→ **Estratto del documento**
%%

Ma prima di ogni altra cosa il governo Monti deve cancellare un insulto: deve farsi carico delle spese processuali, al cui risarcimento sono stati condannati i familiari delle vittime. E’ una cosa intollerabile, che richiede un gesto forte e chiaro.

Non è la prima volta che accade: già nel 2005, al termine dell’iter giudiziario per la strage di Piazza Fontana, alle parti civili – anche allora rimaste senza giustizia – la Cassazione chiese di pagare i costi del processo. La sentenza fece scalpore, tanto che il governo Berlusconi decise di farsi carico di tutte le spese processuali, sottolineando di «considerare tale impegno come un atto di doveroso rispetto e di solidarietà per i familiari delle vittime». Anche oggi non resta che correre ai ripari per evitare una doppia ferita a chi ieri sera è tornato a casa svuotato e pieno di amarezza dopo decenni di battaglie dentro e fuori dai tribunali.
Certo questa beffa si sarebbe potuta evitare modificando la legge in modo da non ripetere scandali come questo.

La sentenza di assoluzione però non era inattesa, come racconta – intervistato da Michele Brambilla – il fondatore della Casa della Memoria di Brescia, Manlio Milani: «Sulle responsabilità personali le prove non erano sicure e capisco che i giudici vogliano certezze». Ma restare senza giustizia è doloroso e umiliante.

Questo processo però non è stato inutile, le oltre millecinquecento testimonianze raccolte negli anni e le centinaia di migliaia di pagine di documenti ci offrono un quadro di verità che va divulgato e consolidato: la strage di Piazza della Loggia fu pianificata e realizzata da estremisti di destra che godettero prima e dopo il massacro di complicità e coperture da parte di uomini dei nostri servizi segreti.

Perché questo quadro possa entrare nei libri di storia è ora fondamentale una sentenza che, pur assolvendo, sia capace nelle sue motivazioni di indicare i punti fermi a cui si è potuti giungere nel dibattimento. Per consolidarlo però è necessario l’intervento della politica che, come sottolinea Milani, deve ancora emanare i decreti applicativi della legge del 2007 sul segreto di Stato. Si potrà così capire se esistono ancora armadi da aprire capaci di rischiarare definitivamente la stagione delle stragi.

%%

→ **Materiale fornito**

%%

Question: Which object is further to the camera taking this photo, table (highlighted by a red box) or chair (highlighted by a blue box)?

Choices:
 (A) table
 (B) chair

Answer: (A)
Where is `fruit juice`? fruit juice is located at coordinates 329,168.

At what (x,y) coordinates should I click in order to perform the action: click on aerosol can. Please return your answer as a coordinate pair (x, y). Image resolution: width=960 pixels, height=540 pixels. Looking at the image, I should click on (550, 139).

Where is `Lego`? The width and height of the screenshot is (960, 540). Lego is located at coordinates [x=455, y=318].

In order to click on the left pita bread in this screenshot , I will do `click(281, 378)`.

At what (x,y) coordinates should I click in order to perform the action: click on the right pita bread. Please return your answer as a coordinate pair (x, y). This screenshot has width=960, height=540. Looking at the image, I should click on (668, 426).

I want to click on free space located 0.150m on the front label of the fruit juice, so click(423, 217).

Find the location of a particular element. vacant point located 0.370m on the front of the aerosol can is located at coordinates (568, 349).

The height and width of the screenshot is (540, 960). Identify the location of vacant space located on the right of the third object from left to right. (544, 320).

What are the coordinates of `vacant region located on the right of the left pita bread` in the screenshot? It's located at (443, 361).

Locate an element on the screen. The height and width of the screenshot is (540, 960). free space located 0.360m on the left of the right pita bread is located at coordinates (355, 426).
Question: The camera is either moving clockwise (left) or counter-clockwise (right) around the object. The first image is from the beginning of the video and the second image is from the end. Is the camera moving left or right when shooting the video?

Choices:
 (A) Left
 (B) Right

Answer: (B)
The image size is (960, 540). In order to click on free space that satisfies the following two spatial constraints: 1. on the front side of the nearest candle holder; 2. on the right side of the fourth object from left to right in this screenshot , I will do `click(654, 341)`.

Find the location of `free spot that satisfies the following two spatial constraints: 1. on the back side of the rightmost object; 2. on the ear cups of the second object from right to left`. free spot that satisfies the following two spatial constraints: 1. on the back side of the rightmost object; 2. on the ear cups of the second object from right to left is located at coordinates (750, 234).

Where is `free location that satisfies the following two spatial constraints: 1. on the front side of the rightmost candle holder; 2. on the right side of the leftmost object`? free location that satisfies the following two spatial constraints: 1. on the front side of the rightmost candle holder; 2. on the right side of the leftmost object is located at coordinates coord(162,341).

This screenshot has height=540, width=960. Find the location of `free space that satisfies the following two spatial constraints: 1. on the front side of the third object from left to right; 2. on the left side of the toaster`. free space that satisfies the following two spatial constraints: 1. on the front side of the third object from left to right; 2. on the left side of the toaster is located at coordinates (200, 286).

%%
%%

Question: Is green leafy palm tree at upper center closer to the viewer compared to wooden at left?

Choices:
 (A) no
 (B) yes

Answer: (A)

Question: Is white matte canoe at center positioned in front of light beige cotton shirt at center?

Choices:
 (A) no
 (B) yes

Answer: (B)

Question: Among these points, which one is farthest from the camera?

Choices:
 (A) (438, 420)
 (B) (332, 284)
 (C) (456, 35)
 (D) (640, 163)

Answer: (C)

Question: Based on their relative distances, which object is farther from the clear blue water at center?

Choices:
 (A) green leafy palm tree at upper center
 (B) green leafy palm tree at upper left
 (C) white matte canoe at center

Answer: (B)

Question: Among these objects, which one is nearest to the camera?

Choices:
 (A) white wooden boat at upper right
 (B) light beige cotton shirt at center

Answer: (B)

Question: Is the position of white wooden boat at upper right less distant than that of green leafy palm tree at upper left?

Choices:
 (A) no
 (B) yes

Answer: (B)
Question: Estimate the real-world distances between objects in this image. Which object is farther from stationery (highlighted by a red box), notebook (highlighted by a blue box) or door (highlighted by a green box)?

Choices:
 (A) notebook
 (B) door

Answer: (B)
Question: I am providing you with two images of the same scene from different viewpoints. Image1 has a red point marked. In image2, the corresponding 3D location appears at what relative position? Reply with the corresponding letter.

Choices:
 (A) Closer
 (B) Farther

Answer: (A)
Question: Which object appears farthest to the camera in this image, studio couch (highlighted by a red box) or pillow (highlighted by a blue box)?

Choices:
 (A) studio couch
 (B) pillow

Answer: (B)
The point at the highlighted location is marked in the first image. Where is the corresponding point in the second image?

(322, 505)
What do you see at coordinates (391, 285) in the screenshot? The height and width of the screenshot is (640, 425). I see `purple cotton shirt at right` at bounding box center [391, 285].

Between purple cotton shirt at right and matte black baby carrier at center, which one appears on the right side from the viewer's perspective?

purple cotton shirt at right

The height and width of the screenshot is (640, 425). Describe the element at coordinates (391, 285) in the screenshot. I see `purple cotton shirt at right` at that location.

%%
%%

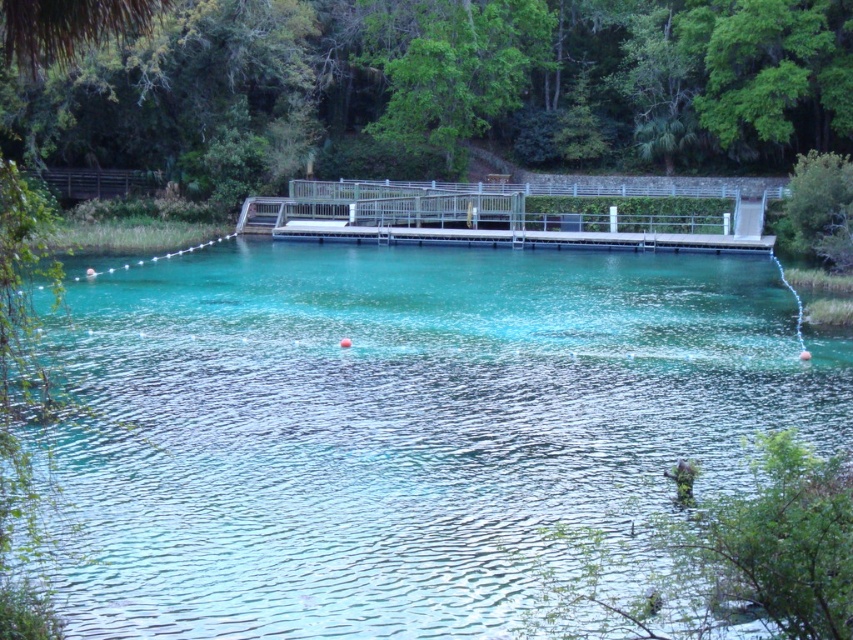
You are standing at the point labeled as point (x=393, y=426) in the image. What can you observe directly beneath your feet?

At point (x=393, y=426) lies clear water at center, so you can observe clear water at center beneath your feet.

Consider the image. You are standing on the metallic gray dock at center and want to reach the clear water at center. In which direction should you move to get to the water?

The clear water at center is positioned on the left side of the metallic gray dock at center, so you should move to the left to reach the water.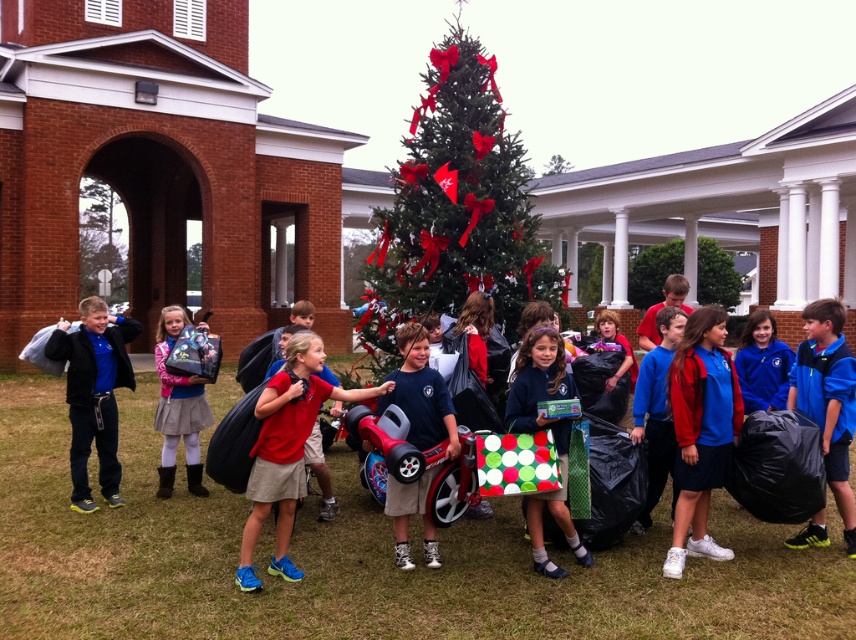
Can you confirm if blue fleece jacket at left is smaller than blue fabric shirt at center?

%%

→ **Esercizi da svolgere**
#1 Secondo l'estratto del documento, in che anno la Cassazione chiese alle parti civili del processo per la strage di Piazza Fontana di pagare i costi del processo?
#2 Indica se ciascuna affermazione concorda con l'estratto del documento, rispondendo sì o no e citando le parole che lo stabiliscono: (a) Il governo Berlusconi pagò tutte le spese processuali dei familiari delle vittime di Piazza Fontana. (b) La sentenza di assoluzione fu del tutto inattesa. (c) Nel processo furono raccolte meno di mille testimonianze.
Per rispondere basati soltanto sull'estratto del documento.

→ **Esercizio svolto**
#1 Nel 2005.

#2
(a) Sì: «il governo Berlusconi decise di farsi carico di tutte le spese processuali».
(b) No: «La sentenza di assoluzione però non era inattesa».
(c) No: «le oltre millecinquecento testimonianze raccolte negli anni».